The 4 F’s are mediated by the autonomic nervous system, which handles our nervous system’s automatic reactions when we sense danger, in attempts to survive.
- Fight: Responding to danger with confrontation.
- Flight: Escaping or avoiding the threat.
- Freeze: Becoming immobile or “shutting down”
- Fawn: Appeasing or pleasing others to neutralize the danger.
These reactions kept our ancestors safe from predators, but our body does not know the difference between the stress of being chased by a tiger or us being late for a meeting.
The Fight Response
Gennie’s heart pounded as her boss criticized her work in front of her colleagues. Before she could think, she snapped back, her voice sharp and defensive. The anger felt like armor—her body instinctively preparing to confront her perceived”threat” to her dignity.
The fight response floods your body with adrenaline, increasing heart rate and tensing up muscles, as it prepares you to confront a threat head-on. This can even trigger aggression in non-threatening situations.
Signs of Fight Response:
- Anger or irritability
- Clenched fists, teeth, or jaw
- A strong urge to argue, confront, or lash out
- Feeling out of control or hyper-defensive
Getting Yourself Out Of It: Pause and ask yourself:
- “Am I safe right now?”
- “What is my anger trying to protect?”
The Flight Response
Liam felt his chest tighten as the argument between his friends escalated. Instead of speaking up, he grabbed his coat and left the room. His feet carried him out the door before he realized it—running felt safer than dealing with this “nonsense”.

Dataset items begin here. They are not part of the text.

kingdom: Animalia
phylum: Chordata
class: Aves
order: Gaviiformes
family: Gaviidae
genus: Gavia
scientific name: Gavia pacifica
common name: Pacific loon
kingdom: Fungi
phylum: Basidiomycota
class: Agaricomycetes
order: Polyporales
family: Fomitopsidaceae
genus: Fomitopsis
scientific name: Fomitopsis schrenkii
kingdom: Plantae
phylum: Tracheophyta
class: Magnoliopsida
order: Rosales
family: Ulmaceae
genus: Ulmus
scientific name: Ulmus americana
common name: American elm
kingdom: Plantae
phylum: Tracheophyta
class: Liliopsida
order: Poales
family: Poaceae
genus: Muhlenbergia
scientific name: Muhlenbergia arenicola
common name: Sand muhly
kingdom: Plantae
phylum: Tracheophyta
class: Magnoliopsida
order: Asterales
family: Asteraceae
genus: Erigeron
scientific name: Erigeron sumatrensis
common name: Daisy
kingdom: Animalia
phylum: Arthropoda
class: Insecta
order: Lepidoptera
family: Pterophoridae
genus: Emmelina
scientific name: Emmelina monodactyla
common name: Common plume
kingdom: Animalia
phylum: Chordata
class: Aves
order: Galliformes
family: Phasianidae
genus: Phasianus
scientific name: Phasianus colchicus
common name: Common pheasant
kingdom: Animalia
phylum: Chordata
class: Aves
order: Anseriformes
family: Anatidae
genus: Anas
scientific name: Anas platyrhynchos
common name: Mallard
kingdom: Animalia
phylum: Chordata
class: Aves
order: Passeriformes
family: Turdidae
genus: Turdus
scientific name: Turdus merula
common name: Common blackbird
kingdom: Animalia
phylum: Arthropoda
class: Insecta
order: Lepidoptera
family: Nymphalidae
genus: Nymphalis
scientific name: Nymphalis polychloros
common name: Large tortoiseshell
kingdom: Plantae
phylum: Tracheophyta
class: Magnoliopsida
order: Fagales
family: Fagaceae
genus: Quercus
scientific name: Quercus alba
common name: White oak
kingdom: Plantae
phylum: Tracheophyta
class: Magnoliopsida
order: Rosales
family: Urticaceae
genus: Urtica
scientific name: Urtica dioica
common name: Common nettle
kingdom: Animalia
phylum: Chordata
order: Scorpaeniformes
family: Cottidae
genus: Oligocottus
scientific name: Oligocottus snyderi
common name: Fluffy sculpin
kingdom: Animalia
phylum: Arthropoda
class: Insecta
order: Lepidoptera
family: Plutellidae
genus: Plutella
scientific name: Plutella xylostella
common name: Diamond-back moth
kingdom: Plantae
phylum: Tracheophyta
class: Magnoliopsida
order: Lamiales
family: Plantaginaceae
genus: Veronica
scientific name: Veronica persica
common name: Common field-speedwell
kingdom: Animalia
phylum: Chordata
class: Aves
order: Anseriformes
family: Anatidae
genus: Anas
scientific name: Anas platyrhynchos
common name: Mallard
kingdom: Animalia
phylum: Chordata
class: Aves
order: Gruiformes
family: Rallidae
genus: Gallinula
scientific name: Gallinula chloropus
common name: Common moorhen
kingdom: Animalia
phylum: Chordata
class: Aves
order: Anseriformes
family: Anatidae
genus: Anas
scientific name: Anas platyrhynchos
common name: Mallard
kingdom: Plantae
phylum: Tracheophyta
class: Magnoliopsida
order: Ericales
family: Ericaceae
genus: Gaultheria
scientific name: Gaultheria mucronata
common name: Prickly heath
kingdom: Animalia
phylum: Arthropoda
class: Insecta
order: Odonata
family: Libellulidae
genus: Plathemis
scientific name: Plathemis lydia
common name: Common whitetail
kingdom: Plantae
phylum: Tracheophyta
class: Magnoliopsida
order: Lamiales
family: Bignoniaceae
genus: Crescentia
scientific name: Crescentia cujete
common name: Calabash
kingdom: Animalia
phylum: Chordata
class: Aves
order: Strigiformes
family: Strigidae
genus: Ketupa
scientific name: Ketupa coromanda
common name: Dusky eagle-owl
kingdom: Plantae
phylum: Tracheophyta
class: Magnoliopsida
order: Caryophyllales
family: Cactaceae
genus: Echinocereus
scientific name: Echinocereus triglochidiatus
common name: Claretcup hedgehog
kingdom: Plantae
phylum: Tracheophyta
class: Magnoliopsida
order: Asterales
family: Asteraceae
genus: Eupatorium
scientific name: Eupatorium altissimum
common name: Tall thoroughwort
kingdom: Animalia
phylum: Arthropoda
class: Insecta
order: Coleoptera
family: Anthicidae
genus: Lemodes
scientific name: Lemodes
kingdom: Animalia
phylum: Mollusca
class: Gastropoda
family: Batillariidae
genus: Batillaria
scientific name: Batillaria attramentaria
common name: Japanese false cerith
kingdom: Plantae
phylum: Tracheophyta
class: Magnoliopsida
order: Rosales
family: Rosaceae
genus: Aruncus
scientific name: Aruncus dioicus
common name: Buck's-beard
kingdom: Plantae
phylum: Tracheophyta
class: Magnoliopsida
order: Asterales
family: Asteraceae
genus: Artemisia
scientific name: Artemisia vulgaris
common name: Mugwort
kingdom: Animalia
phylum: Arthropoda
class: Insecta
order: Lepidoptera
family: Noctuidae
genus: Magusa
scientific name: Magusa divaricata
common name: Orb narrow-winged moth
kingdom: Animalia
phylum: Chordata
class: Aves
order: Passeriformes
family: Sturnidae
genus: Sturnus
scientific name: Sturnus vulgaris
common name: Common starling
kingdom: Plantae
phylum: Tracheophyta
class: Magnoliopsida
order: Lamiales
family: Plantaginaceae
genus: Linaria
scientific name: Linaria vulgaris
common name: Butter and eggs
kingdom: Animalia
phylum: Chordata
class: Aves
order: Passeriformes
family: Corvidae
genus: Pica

The flight response involves escaping or running either physically or emotionally to avoid danger. This can also involve avoiding conflict, avoiding relationships, or avoiding emotional vulnerability.
Signs of Flight Response:
- Restlessness or pacing
- Difficulty sitting still or feeling the urge to leave
- Avoiding situations, people, or responsibilities
- Overworking or perfectionism to avoid perceived failure
Getting Yourself Out Of It:
- “What am I afraid of in this moment?”
- “Is avoidance helping me, or is it preventing growth?”
The Freeze Response
During the car accident, Maya gripped the steering wheel, her body locked in place as the sounds of screeching tires surrounded her. She wanted to move, to scream, to do something, but her mind and body froze, as if time itself had stopped.
The freeze response immobilizes you when neither fighting nor flighting is available, often described as feeling “stuck” or numb. It is your attempt to “play dead” to avoid predators.
Signs of Freeze Response:
- Feeling paralyzed, dissociated, or “checked out”
- Difficulty making decisions or taking action
- Emotional numbness or zoning out
- A sense of helplessness
Getting Yourself Out Of It:
- Focus on physical sensations like your feet on the floor or your breath.
- Remind yourself: “I am safe now. I can move through this slowly.”
Over time, practices like mindfulness and movement (e.g., yoga or stretching) can help release stuck energy.
The Fawn Response
The fawn response involves appeasing or pleasing others to neutralize danger, avoid conflict, criticism, or harm when confrontation is not safe. This can often happen in response to narcissistic abuse, avoid punishment or emotional abandonment. Fawn response is often lead to codependency and exhaustion.
Signs of Fawn Response:
- Difficulty saying “no” or setting boundaries
- Constantly seeking approval or validation
- Suppressing your own needs to make others comfortable
- Feeling emotionally drained from trying to “keep the peace”
Getting Yourself Out of It
- “Am I acting out of fear or genuine care?”
- “What are my needs in this situation?”
Remember, you are not broken—your body and mind adapted to help you survive.
References
- van der Kolk, B. A. (2014). The body keeps the score: Brain, mind, and body in the healing of trauma. Penguin Books.
- Schauer, M., & Elbert, T. (2010). Dissociation following traumatic stress: Etiology and treatment. Journal of Psychology, 218(2), 109–127. https://doi.org/10.1027/0044-3409/a000018
- Porges, S. W. (2007). The polyvagal perspective. Biological Psychology, 74(2), 116–143. https://doi.org/10.1016/j.biopsycho.2006.06.009
- Levine, P. A. (2015). Healing trauma: A pioneering program for restoring the wisdom of your body. Sounds True.